Al igual que ha hecho en la Federación de Atletismo, le ha dado mano libre a Carlos Vázquez, quien ha sido un eficiente Director de Torneos de un monstruo como es la LAI, que cuenta con 21 instituciones, incluyendo una en las Islas Vírgenes y que tiene un programa que se ha ampliado a veinte deportes .

Un logro importantísimo de la LAI ha sido ponerle freno al reclutamiento descontrolado de atletas extranjeros, con medidas aprobadas con el respaldo de las principales instituciones públicas y privadas. 

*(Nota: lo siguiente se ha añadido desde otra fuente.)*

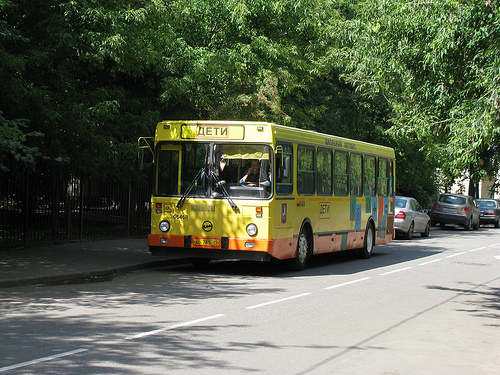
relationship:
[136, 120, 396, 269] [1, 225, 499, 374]
bus parked on street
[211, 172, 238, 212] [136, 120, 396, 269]
wiper on front of bus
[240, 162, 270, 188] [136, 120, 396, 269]
person driving bus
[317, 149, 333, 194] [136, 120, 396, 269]
window on side of bus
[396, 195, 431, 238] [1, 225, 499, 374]
car parked on street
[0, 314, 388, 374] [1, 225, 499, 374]
shadow on street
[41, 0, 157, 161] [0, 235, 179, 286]
tree along sidewalk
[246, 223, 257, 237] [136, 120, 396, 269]
light on bus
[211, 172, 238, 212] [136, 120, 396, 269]
wiper on bus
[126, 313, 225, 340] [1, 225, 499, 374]
line on street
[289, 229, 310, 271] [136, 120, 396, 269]
wheel on bus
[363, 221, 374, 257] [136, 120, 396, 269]
wheel on bus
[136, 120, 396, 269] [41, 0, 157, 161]
bus in front of tree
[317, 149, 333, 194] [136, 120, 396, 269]
window on bus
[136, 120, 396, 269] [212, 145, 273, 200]
bus has windshield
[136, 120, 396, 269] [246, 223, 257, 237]
bus has light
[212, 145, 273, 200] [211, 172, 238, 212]
windshield has wiper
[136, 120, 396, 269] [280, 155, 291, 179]
bus has mirror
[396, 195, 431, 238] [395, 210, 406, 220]
car has light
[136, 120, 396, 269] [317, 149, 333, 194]
bus has window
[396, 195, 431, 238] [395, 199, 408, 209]
car has windshield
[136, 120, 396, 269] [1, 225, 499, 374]
bus along street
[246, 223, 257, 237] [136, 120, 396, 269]
light on front of bus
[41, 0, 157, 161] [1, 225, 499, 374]
tree over street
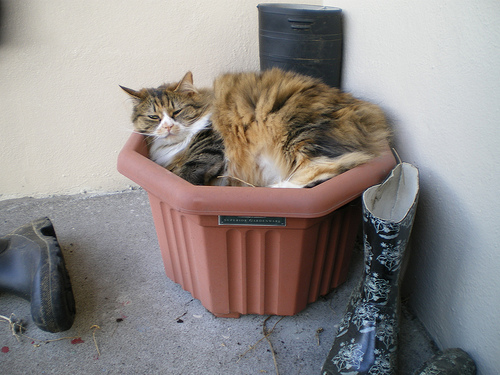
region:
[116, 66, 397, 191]
a cat laying down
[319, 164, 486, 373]
a black and white boot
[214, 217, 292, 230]
a label on holder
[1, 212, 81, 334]
a black boot laying down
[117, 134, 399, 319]
a holder itself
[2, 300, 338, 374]
twigs on the ground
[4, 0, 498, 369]
a tan wall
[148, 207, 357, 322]
imprint on tub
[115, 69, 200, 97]
pointy ears on cat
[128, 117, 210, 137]
whiskers on face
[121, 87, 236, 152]
a cat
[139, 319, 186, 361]
the ground is grey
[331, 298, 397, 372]
boots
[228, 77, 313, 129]
the cats fur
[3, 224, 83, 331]
the boot on ground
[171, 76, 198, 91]
the cats ear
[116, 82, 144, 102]
the cats right ear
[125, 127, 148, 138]
the cats whiskers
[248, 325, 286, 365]
sticks on the ground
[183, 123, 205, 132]
the cats whiskers are white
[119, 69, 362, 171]
large striped cat laying down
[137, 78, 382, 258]
large striped cat laying in a pot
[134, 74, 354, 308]
cat in a flower pot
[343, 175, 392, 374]
floral pattern rubber boot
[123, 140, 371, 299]
large orange flower pot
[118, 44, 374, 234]
cat resting in a flower pot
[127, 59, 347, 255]
cat laying down outside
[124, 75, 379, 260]
feline in a pot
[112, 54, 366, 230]
big cat in a orange pot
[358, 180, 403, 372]
boot next to a flower pot with cat in it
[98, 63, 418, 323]
two cats in a basket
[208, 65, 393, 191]
cat is color brown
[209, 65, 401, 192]
cat has long fur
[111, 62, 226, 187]
car is brown and black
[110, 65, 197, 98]
pointy ears of cat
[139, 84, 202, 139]
face is gray and white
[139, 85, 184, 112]
black stripes on head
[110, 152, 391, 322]
the basket color red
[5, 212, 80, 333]
the boot is color black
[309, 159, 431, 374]
boot is color black and white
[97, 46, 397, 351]
cat laying in a flower pot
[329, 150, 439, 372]
rubber rain boot with white floral design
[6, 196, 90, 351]
plain black boot with dirt on it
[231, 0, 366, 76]
top of a plain black boot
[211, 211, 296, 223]
small label mounted to the plant pot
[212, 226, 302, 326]
three dimensional design in the pot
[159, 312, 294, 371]
dirt and twigs on the cement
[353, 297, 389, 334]
white floral design on the black boot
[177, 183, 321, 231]
lip of the rust colored pot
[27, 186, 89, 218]
area where the wall meets the concrete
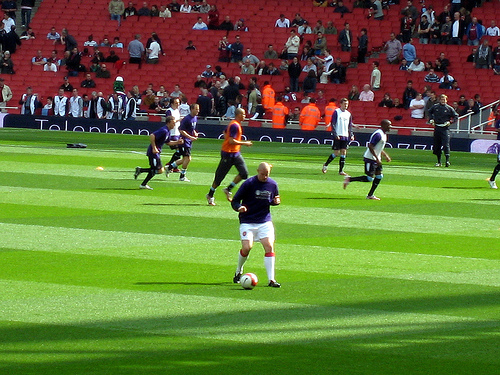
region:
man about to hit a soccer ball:
[231, 164, 281, 291]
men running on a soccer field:
[132, 93, 393, 203]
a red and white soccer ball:
[238, 272, 260, 288]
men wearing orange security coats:
[260, 85, 336, 129]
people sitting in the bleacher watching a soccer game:
[0, 1, 499, 118]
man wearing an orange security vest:
[221, 120, 242, 153]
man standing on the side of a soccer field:
[428, 94, 458, 170]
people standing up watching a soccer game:
[18, 85, 138, 120]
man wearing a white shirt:
[3, 15, 15, 30]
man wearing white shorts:
[241, 221, 275, 237]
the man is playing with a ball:
[233, 155, 326, 317]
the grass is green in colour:
[24, 210, 146, 354]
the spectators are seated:
[60, 15, 365, 119]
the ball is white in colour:
[218, 255, 278, 292]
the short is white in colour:
[230, 222, 286, 242]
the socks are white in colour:
[243, 246, 287, 295]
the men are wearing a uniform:
[130, 79, 414, 184]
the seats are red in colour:
[122, 6, 341, 106]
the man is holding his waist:
[417, 79, 478, 175]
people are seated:
[194, 6, 411, 115]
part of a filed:
[315, 280, 347, 330]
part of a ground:
[364, 258, 400, 308]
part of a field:
[363, 227, 390, 272]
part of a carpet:
[348, 218, 383, 270]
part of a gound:
[341, 222, 376, 274]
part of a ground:
[358, 265, 387, 305]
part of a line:
[346, 238, 366, 260]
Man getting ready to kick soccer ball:
[221, 157, 291, 309]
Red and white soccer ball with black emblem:
[234, 269, 258, 298]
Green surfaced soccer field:
[0, 130, 499, 373]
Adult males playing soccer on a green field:
[66, 85, 405, 310]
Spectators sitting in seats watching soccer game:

A pesar de las amenazas de demandas en los tribunales, la LAI impuso los cambios y hoy presenta un cuadro renovado tras la implementación de las medidas de control aprobadas. 

Antes que me acusen de idealista o de intentar barrer los problemas debajo de la alfombra, sigo siendo de los que reconocemos lo mucho que nos falta y que debemos mejorar. Pero eso no me impide reconocer lo que se ha hecho y en este caso, distinguir a José Enrique Arrarás.